F. Camastra, V. Capone, A. Ciaramella, A. Riccio and A. Staiano

Journal

Environmental Modelling & Software (Elsevier)

Abstract

Environmental time series are often affected by missing data, namely data unavailability at certain time points. This paper presents the Iterated Imputation and Prediction algorithm, that allows the prediction of time series with missing data. The algorithm uses iteratively the Correlation Dimension Estimation of the underlying dynamic system generating the time series to fix the model order (i.e., how many past samples are required to model the time series accurately), and the Support Vector Machine Regression to estimate the skeleton of time series.
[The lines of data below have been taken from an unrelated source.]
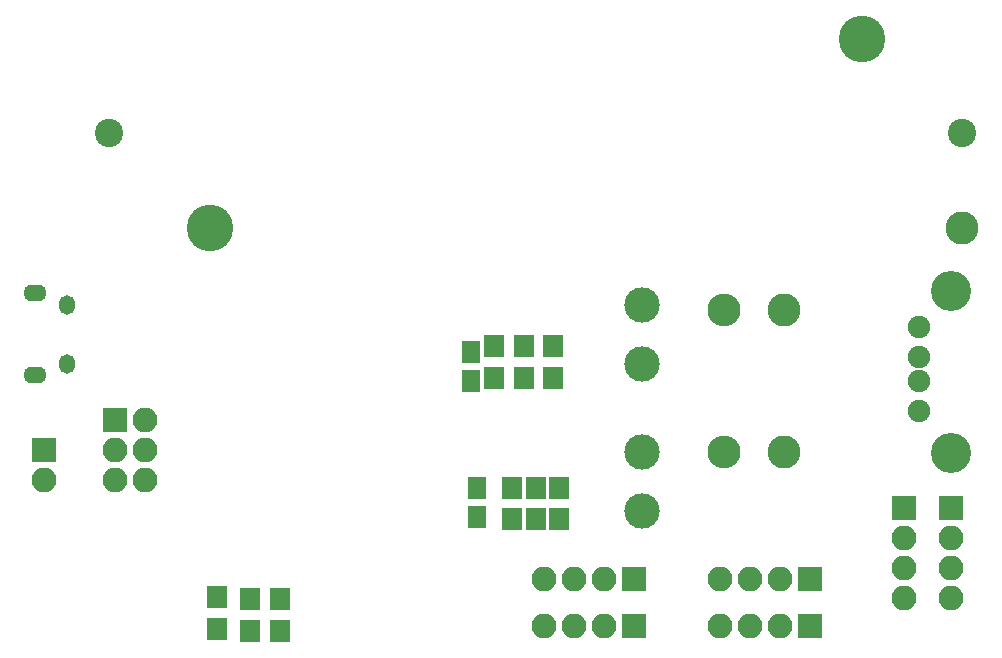
<source format=gbr>
G04 #@! TF.FileFunction,Soldermask,Bot*
%FSLAX46Y46*%
G04 Gerber Fmt 4.6, Leading zero omitted, Abs format (unit mm)*
G04 Created by KiCad (PCBNEW 4.0.7) date 11/27/17 19:20:33*
%MOMM*%
%LPD*%
G01*
G04 APERTURE LIST*
%ADD10C,0.100000*%
%ADD11R,1.650000X1.900000*%
%ADD12R,2.100000X2.100000*%
%ADD13O,2.100000X2.100000*%
%ADD14O,1.350000X1.650000*%
%ADD15O,1.950000X1.400000*%
%ADD16C,1.900000*%
%ADD17C,3.400000*%
%ADD18C,3.000000*%
%ADD19C,2.800000*%
%ADD20O,2.800000X2.800000*%
%ADD21R,1.700000X1.900000*%
%ADD22C,2.400000*%
%ADD23C,3.950000*%
%ADD24C,2.790000*%
G04 APERTURE END LIST*
D10*
D11*
X125500000Y-72500000D03*
X125500000Y-75000000D03*
X126000000Y-84000000D03*
X126000000Y-86500000D03*
D12*
X154250000Y-95750000D03*
D13*
X151710000Y-95750000D03*
X149170000Y-95750000D03*
X146630000Y-95750000D03*
D12*
X89400000Y-80800000D03*
D13*
X89400000Y-83340000D03*
D14*
X91350000Y-68500000D03*
X91350000Y-73500000D03*
D15*
X88650000Y-67500000D03*
X88650000Y-74500000D03*
D16*
X163500000Y-70430000D03*
X163500000Y-72970000D03*
X163500000Y-75000000D03*
X163500000Y-77540000D03*
D17*
X166170000Y-67380000D03*
X166170000Y-81100000D03*
D18*
X140000000Y-73500000D03*
X140000000Y-68500000D03*
X140000000Y-81000000D03*
X140000000Y-86000000D03*
D19*
X152000000Y-69000000D03*
D20*
X146920000Y-69000000D03*
D19*
X152000000Y-81000000D03*
D20*
X146920000Y-81000000D03*
D21*
X130000000Y-74700000D03*
X130000000Y-72000000D03*
X132500000Y-72000000D03*
X132500000Y-74700000D03*
X127500000Y-72000000D03*
X127500000Y-74700000D03*
X129000000Y-84000000D03*
X129000000Y-86700000D03*
X133000000Y-84000000D03*
X133000000Y-86700000D03*
X131000000Y-86700000D03*
X131000000Y-84000000D03*
X104000000Y-96000000D03*
X104000000Y-93300000D03*
X109400000Y-96150000D03*
X109400000Y-93450000D03*
X106800000Y-96150000D03*
X106800000Y-93450000D03*
D22*
X167110000Y-54000000D03*
X94890000Y-54000000D03*
D23*
X158600000Y-46000000D03*
X103400000Y-62000000D03*
D24*
X167110000Y-62000000D03*
D12*
X154250000Y-91750000D03*
D13*
X151710000Y-91750000D03*
X149170000Y-91750000D03*
X146630000Y-91750000D03*
D12*
X166200000Y-85720000D03*
D13*
X166200000Y-88260000D03*
X166200000Y-90800000D03*
X166200000Y-93340000D03*
D12*
X162200000Y-85720000D03*
D13*
X162200000Y-88260000D03*
X162200000Y-90800000D03*
X162200000Y-93340000D03*
D12*
X139330000Y-95750000D03*
D13*
X136790000Y-95750000D03*
X134250000Y-95750000D03*
X131710000Y-95750000D03*
D12*
X139330000Y-91750000D03*
D13*
X136790000Y-91750000D03*
X134250000Y-91750000D03*
X131710000Y-91750000D03*
D12*
X95400000Y-78260000D03*
D13*
X97940000Y-78260000D03*
X95400000Y-80800000D03*
X97940000Y-80800000D03*
X95400000Y-83340000D03*
X97940000Y-83340000D03*
M02*

</source>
Experimental validation of the algorithm on three environmental time series with missing data, expressing the concentration of Ozone in three European sites, shows a small average percentage prediction error for all time series on the test set.
 

Description

The article “Prediction of environmental missing data time series by Support Vector Machine Regression and Correlation Dimension estimation” presents a novel methodology for the forecasting of environmental time series with missing data while also reconstructing missing data values.

The proposed Iterated Imputation and Prediction method combines Correlation Dimension Estimation to identify the model order (i.e., how many past samples are required to model the time series accurately) of complex time series with Support Vector Machine Regression to estimate the underlying temporal dynamics and to accurately predict missing values.

The approach has been validated on ozone concentration measurements from three European monitoring sites, where it achieved low prediction errors despite substantial data gaps, indicating its suitability for enhancing the reliability of environmental time series used in scientific analyses and environmental monitoring.